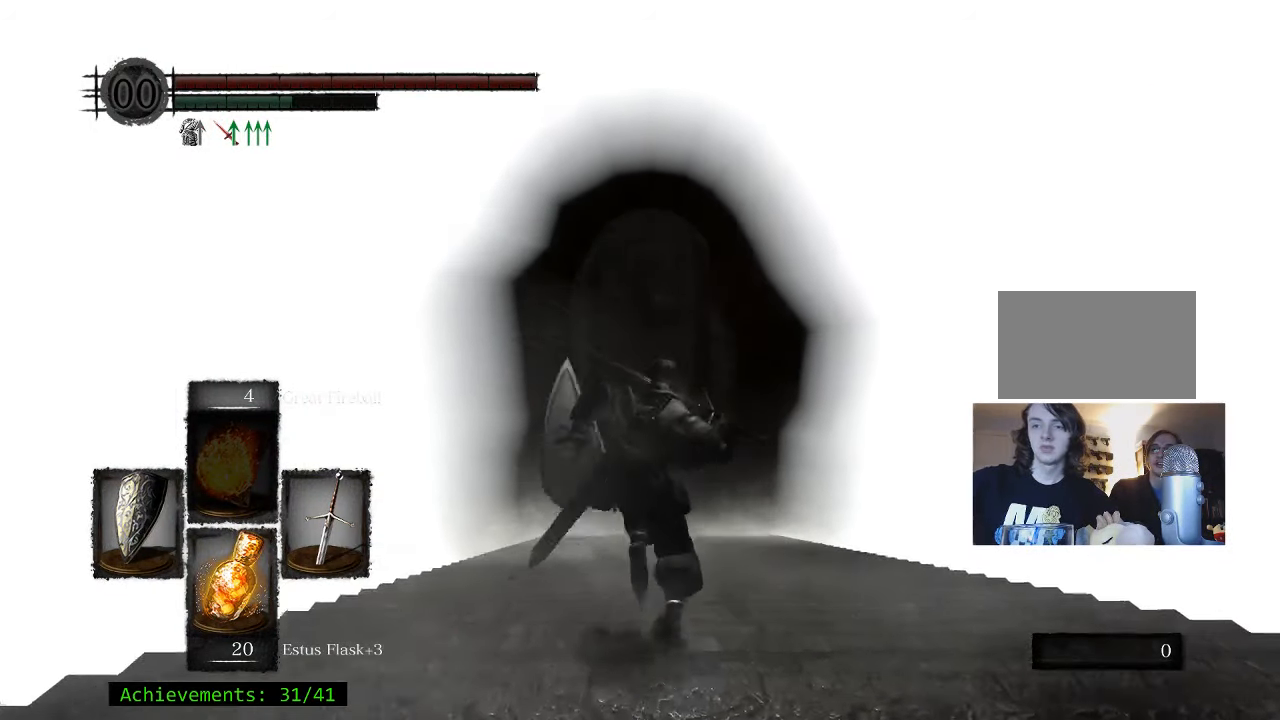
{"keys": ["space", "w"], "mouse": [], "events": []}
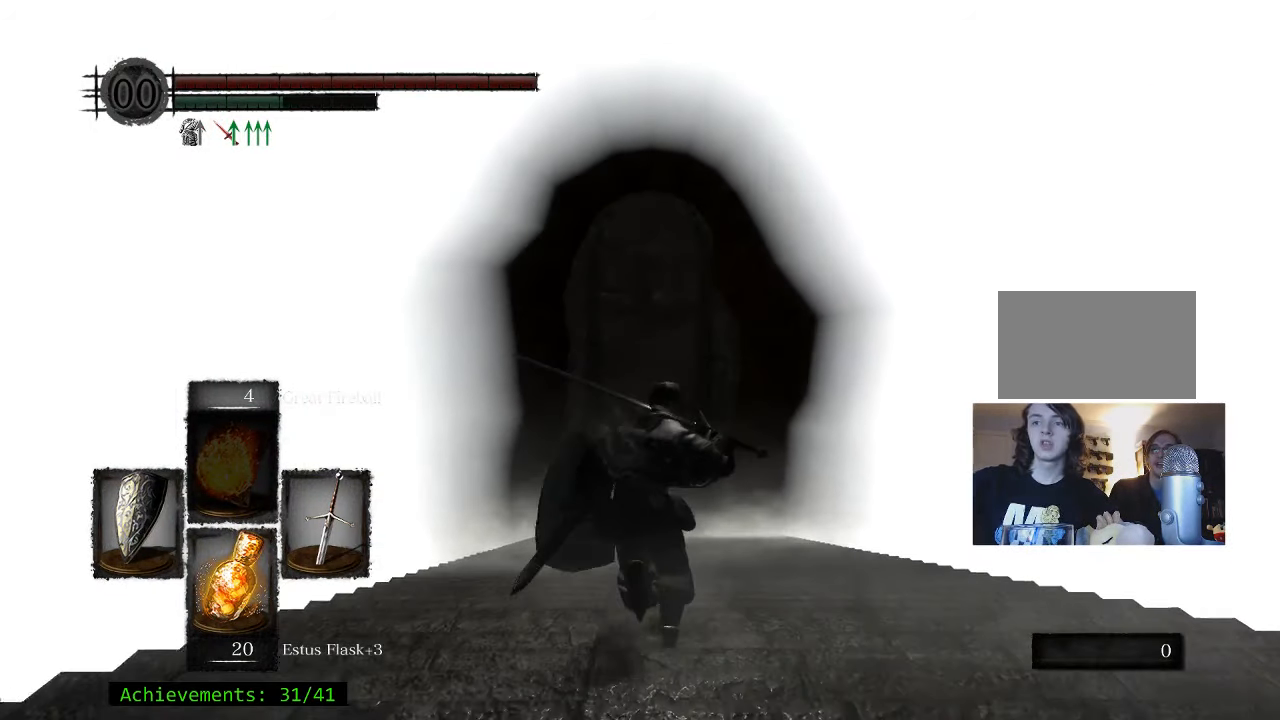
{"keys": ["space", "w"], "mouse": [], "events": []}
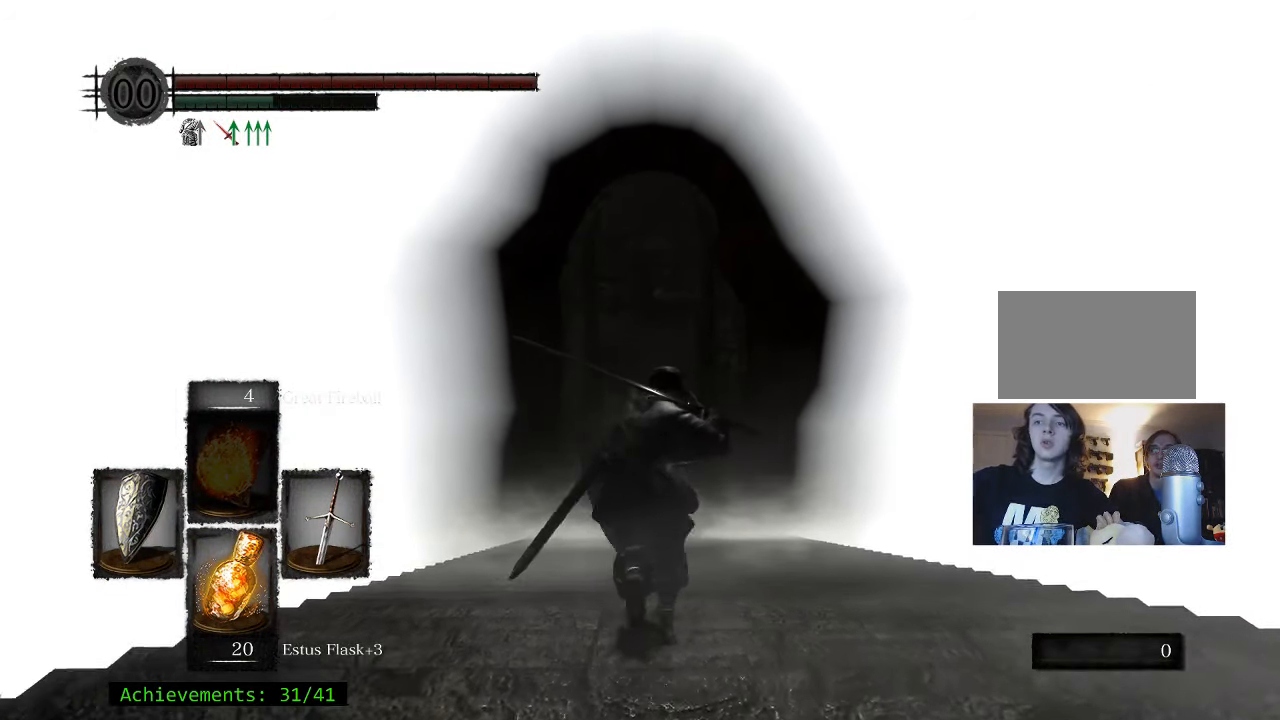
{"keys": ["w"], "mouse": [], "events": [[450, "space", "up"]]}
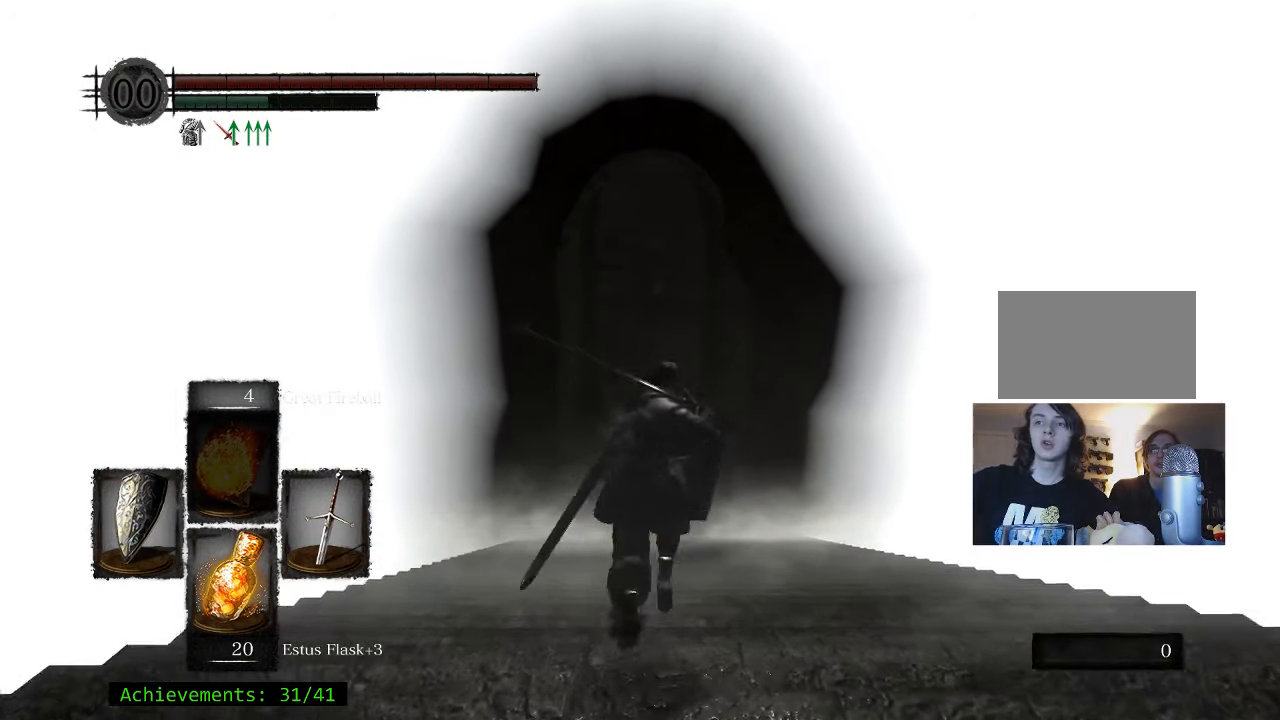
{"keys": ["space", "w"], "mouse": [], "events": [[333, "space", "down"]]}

+---+

TASK DETAILS: Copy the listing in full and without alteration, omitting every picture.

EXERCISE SOLUTION:
{"keys": ["space", "w"], "mouse": [], "events": []}
{"keys": ["space", "w"], "mouse": [], "events": []}
{"keys": ["w"], "mouse": [], "events": [[450, "space", "up"]]}
{"keys": ["space", "w"], "mouse": [], "events": [[333, "space", "down"]]}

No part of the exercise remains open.